Eastern Standard Tribe – Day 16 of 64
11.
Art and Linda in Linda’s miniscule joke of a flat. She’s two months into a six-month house-swap with some friends of friends who have a fourth-storey walkup in Kensington with a partial (i.e. fictional) view of the park. The lights are on timers and you need to race them to her flat’s door, otherwise there’s no way you’ll fit the archaic key into the battered keyhole—the windows in the stairwell are so grimed as to provide more of a suggestion of light than light itself.
Art’s ass aches and he paces the flat’s three wee rooms and drinks hormone-enhanced high-energy liquid breakfast from the half-fridge in the efficiency kitchen. Linda’s taken dibs on the first shower, which is fine by Art, who can’t get the hang of the goddamned-English-plumbing, which delivers an energy-efficient, eat-your-vegetables-and-save-the-planet trickle of scalding water.
Art has switched off his comm, his frazzled nerves no longer capable of coping with its perennial and demanding beeping and buzzing. This is very nearly unthinkable but necessary, he rationalizes, given the extraordinary events of the past twenty-four hours. And Fede can go fuck himself, for that matter, that paranoid asshole, and then he can fuck the clients in Jersey and the whole of V/DT while he’s at it.
The energy bev is kicking in and making his heart race and his pulse throb in his throat and he’s so unbearably hyperkinetic that he turns the coffee table on its end in the galley kitchen and clears a space in the living room that’s barely big enough to spin around in, and starts to work through a slow, slow set of Tai Chi, so slow that he barely moves at all, except that inside he can feel the moving, can feel the muscles’ every flex and groan as they wind up release, move and swing and slide.
Single whip slides into crane opens wings and he needs to crouch down low, lower than his woolen slacks will let him, and they’re grimy and gross anyway, so he undoes his belt and kicks them off. Down low as white crane opens wings and brush knee, punch, apparent closure, then low again, creakingly achingly low into wave hands like clouds, until his spine and his coccyx crackle and give, springing open, fascia open ribs open smooth breath rising and falling with his diaphragm smooth mind smooth and sweat cool in the mat of his hair.

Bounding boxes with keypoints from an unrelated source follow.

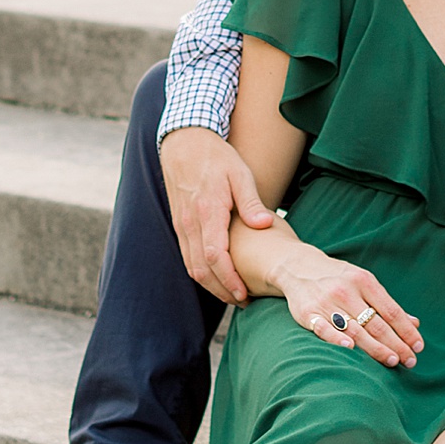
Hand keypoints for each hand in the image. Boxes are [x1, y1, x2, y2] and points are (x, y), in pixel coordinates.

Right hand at [160, 127, 273, 306]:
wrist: (184, 142)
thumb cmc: (217, 157)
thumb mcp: (240, 173)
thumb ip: (250, 201)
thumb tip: (265, 225)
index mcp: (207, 211)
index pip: (215, 256)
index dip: (229, 279)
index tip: (245, 294)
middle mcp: (190, 223)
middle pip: (201, 269)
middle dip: (221, 290)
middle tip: (243, 301)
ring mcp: (181, 225)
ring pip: (191, 266)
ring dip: (210, 285)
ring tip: (233, 295)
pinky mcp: (179, 225)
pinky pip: (187, 257)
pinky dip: (201, 272)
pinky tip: (217, 277)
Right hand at [272, 231, 423, 368]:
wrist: (299, 267)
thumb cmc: (339, 278)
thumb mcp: (364, 283)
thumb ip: (387, 304)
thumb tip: (415, 323)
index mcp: (364, 281)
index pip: (391, 310)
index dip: (406, 330)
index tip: (418, 346)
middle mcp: (347, 291)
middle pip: (375, 323)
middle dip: (396, 344)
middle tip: (410, 361)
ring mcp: (327, 302)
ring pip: (355, 329)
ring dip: (375, 348)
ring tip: (391, 361)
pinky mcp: (308, 313)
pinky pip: (323, 328)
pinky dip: (336, 338)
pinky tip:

He moves through the set and does not notice Linda until he unwinds into a slow, ponderous lotus kick, closes again, breathes a moment and looks around slowly, grinning like a holy fool.
She’s in a tartan housecoat with a threadbare towel wrapped around her hair, water beading on her bony ankles and long, skinny feet. “Art! Goddamn, Art! What the hell was that?”
“Tai chi,” he says, drawing a deep breath in through his nostrils, feeling each rib expand in turn, exhaling through his mouth. “I do it to unwind.”
“It was beautiful! Art! Art. Art. That was, I mean, wow. Inspiring. Something. You’re going to show me how to do that, Art. Right? You’re gonna.”
“I could try,” Art says. “I’m not really qualified to teach it—I stopped going to class ten years ago.”
“Shut, shut up, Art. You can teach that, damn, you can teach that, I know you can. That was, wow.” She rushes forward and takes his hands. She squeezes and looks into his eyes. She squeezes again and tugs his hands towards her hips, reeling his chest towards her breasts tilting her chin up and angling that long jawline that’s so long as to be almost horsey, but it isn’t, it’s strong and clean. Art smells shampoo and sandalwood talc and his skin puckers in a crinkle that’s so sudden and massive that it’s almost audible.